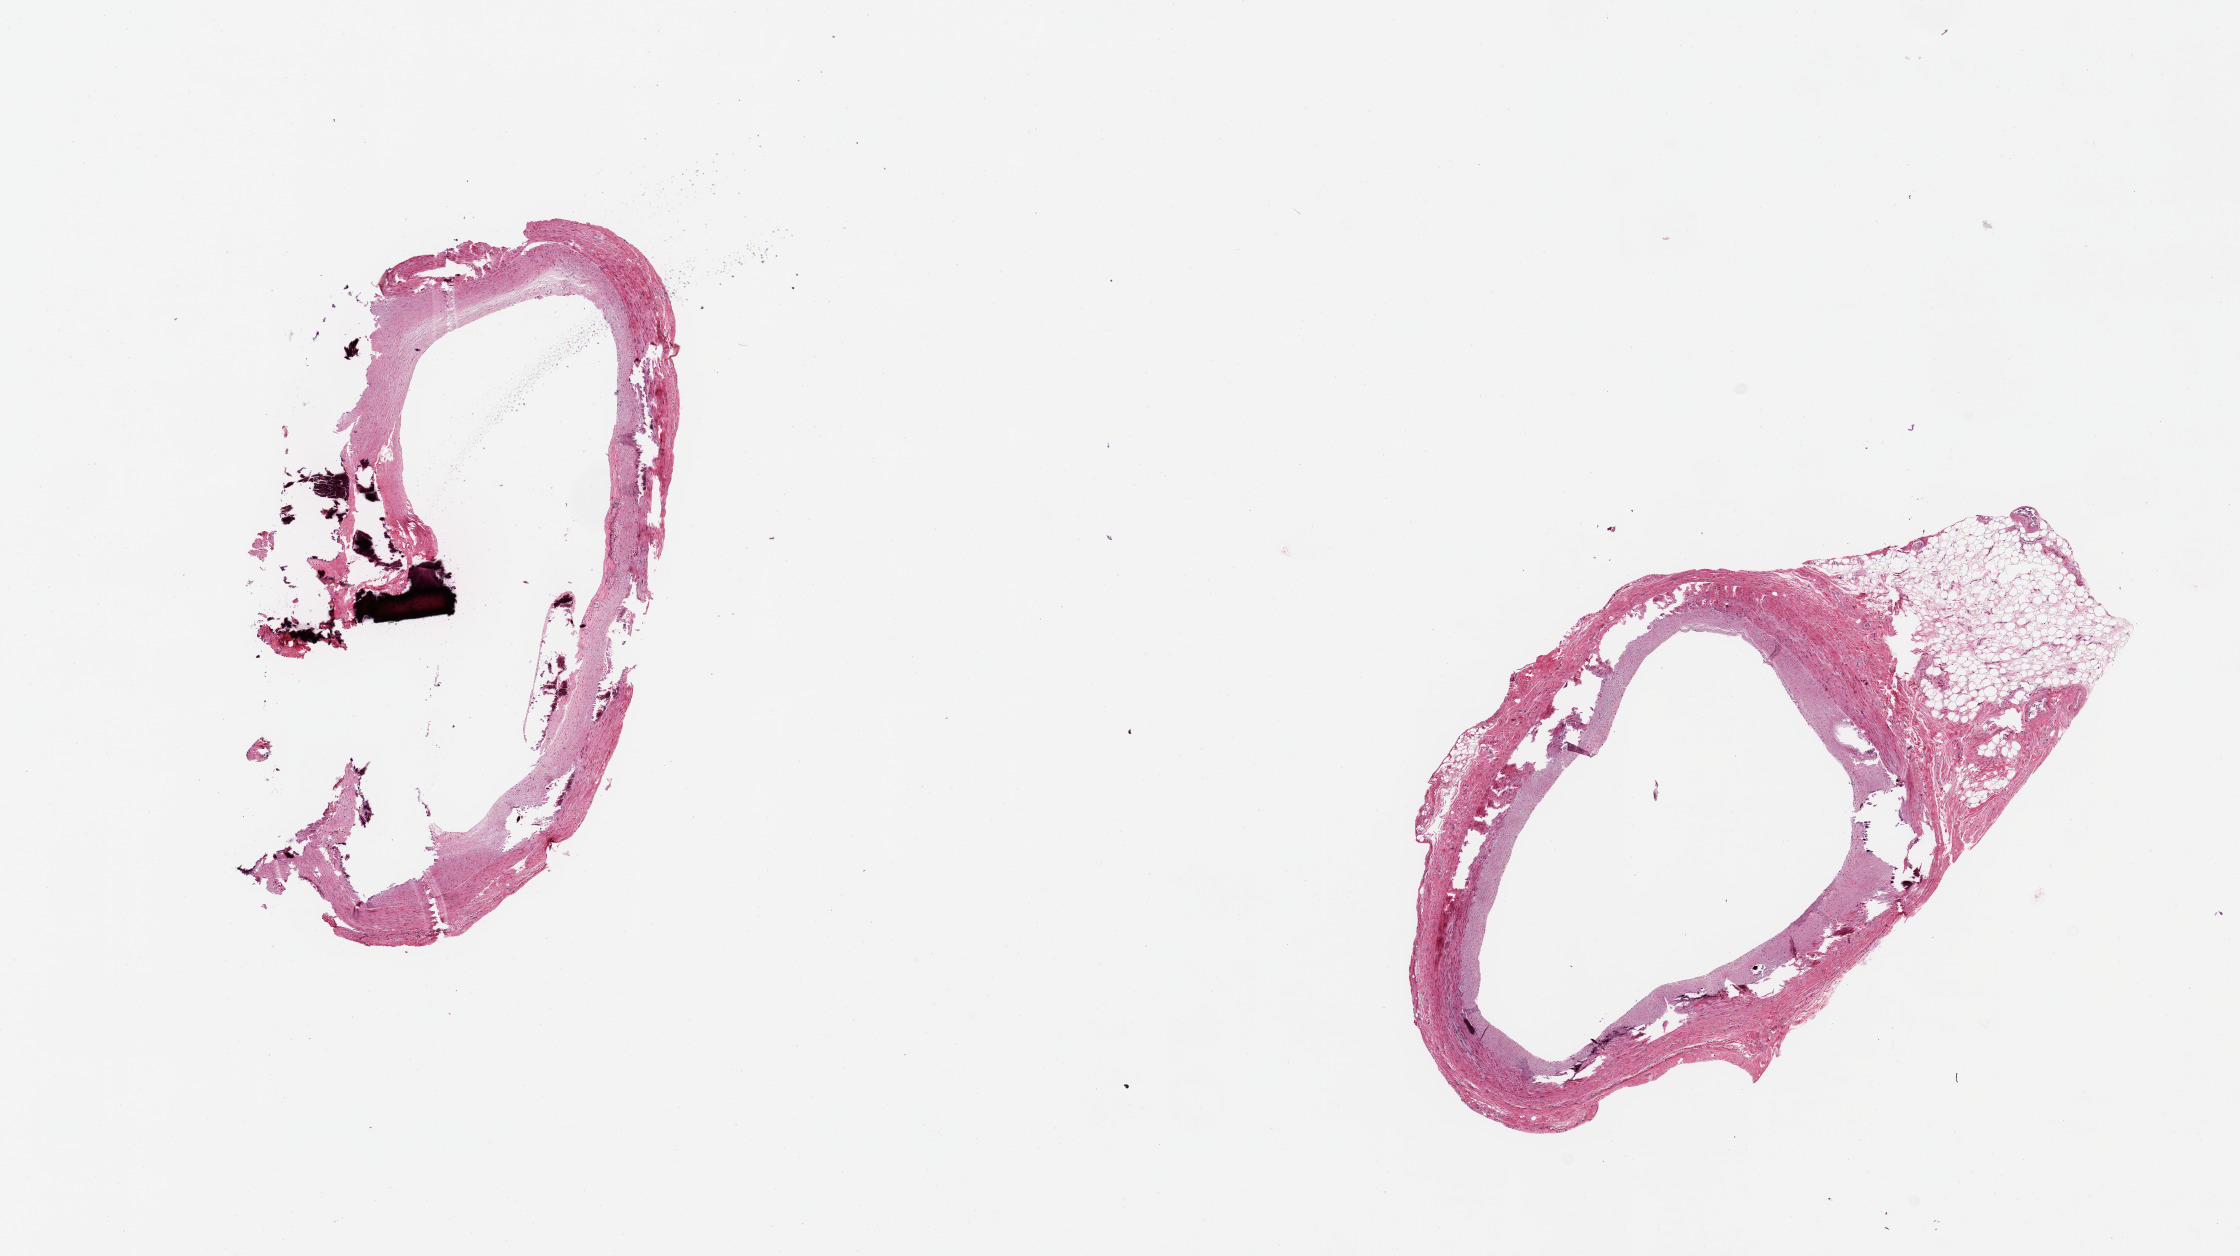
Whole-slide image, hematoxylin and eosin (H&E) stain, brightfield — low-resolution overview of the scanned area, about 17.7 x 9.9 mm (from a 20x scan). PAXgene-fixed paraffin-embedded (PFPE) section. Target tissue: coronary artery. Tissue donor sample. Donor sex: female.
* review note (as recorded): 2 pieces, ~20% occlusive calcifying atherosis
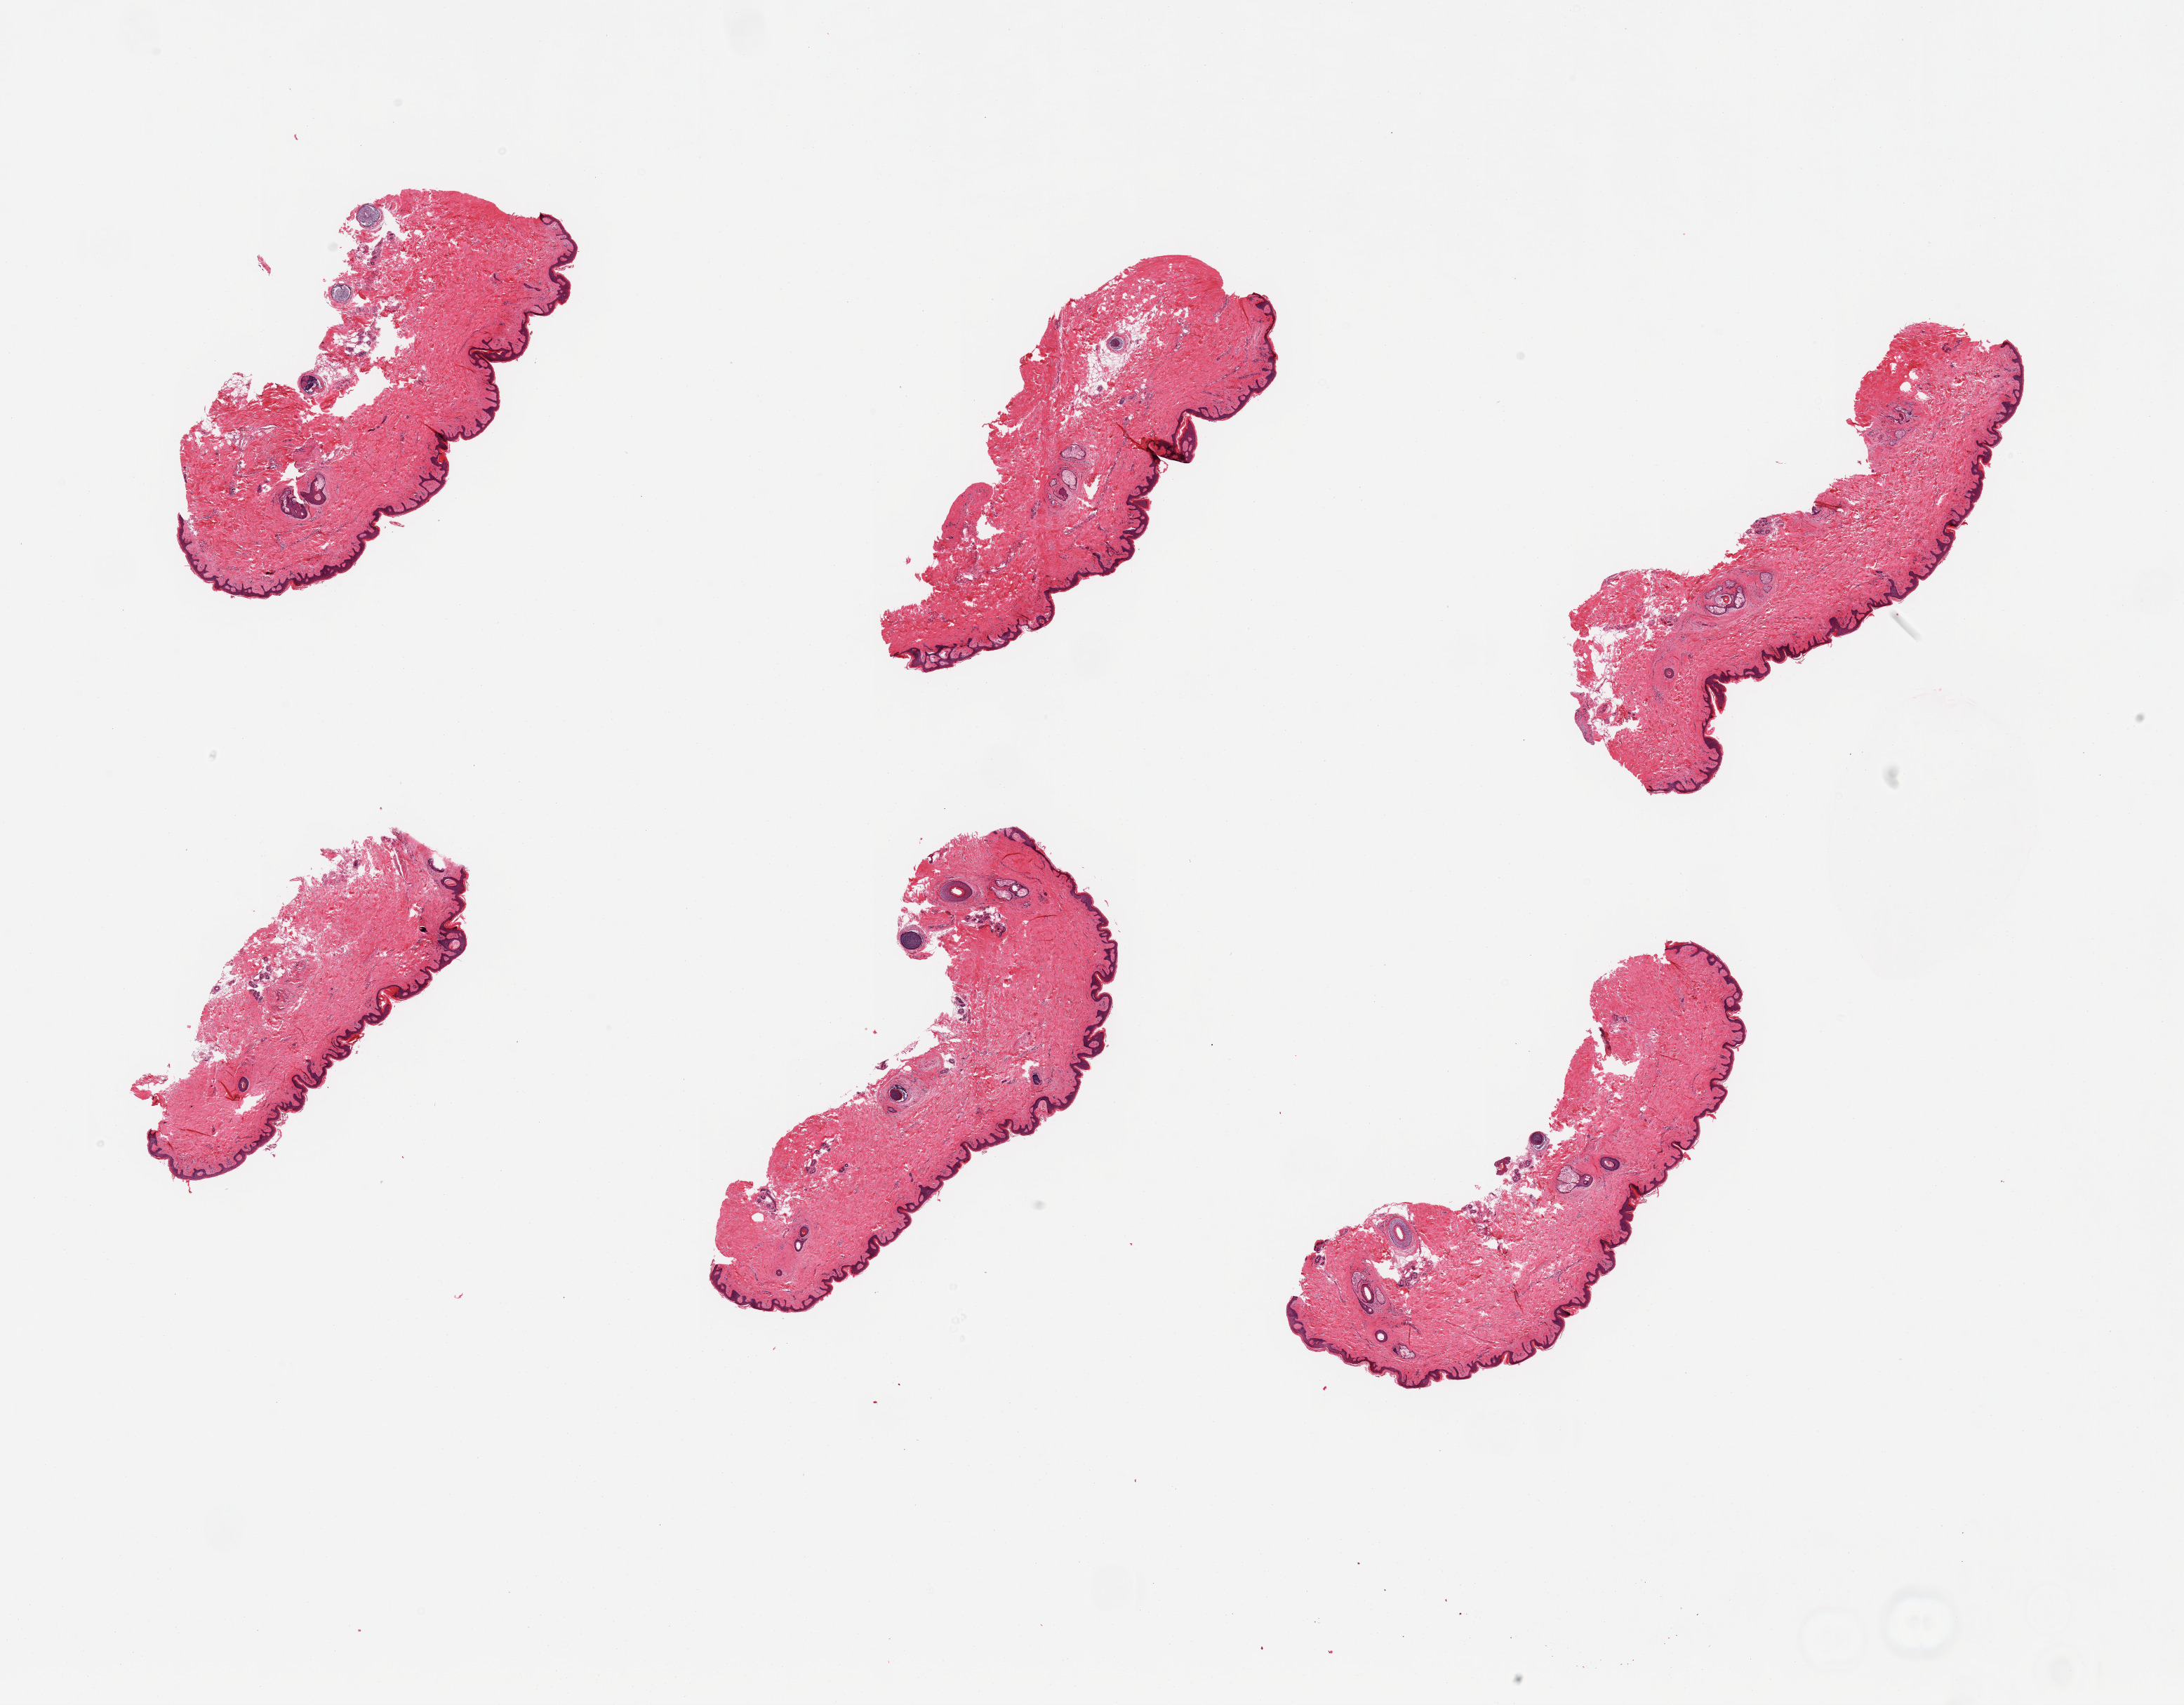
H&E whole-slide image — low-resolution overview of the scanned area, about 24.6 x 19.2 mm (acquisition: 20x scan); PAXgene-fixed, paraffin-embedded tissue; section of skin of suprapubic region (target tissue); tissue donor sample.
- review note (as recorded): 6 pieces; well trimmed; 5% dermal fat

_DIRECTIONS FOR THIS TASK_
Take the line that holds "H&E whole-slide image" as the first line and the last line of the data as the final one. Retype everything between, both included, exactly.

_RESULT OF THIS EXERCISE_
H&E whole-slide image — low-resolution overview of the scanned area, about 24.6 x 19.2 mm (acquisition: 20x scan); PAXgene-fixed, paraffin-embedded tissue; section of skin of suprapubic region (target tissue); tissue donor sample.
- review note (as recorded): 6 pieces; well trimmed; 5% dermal fat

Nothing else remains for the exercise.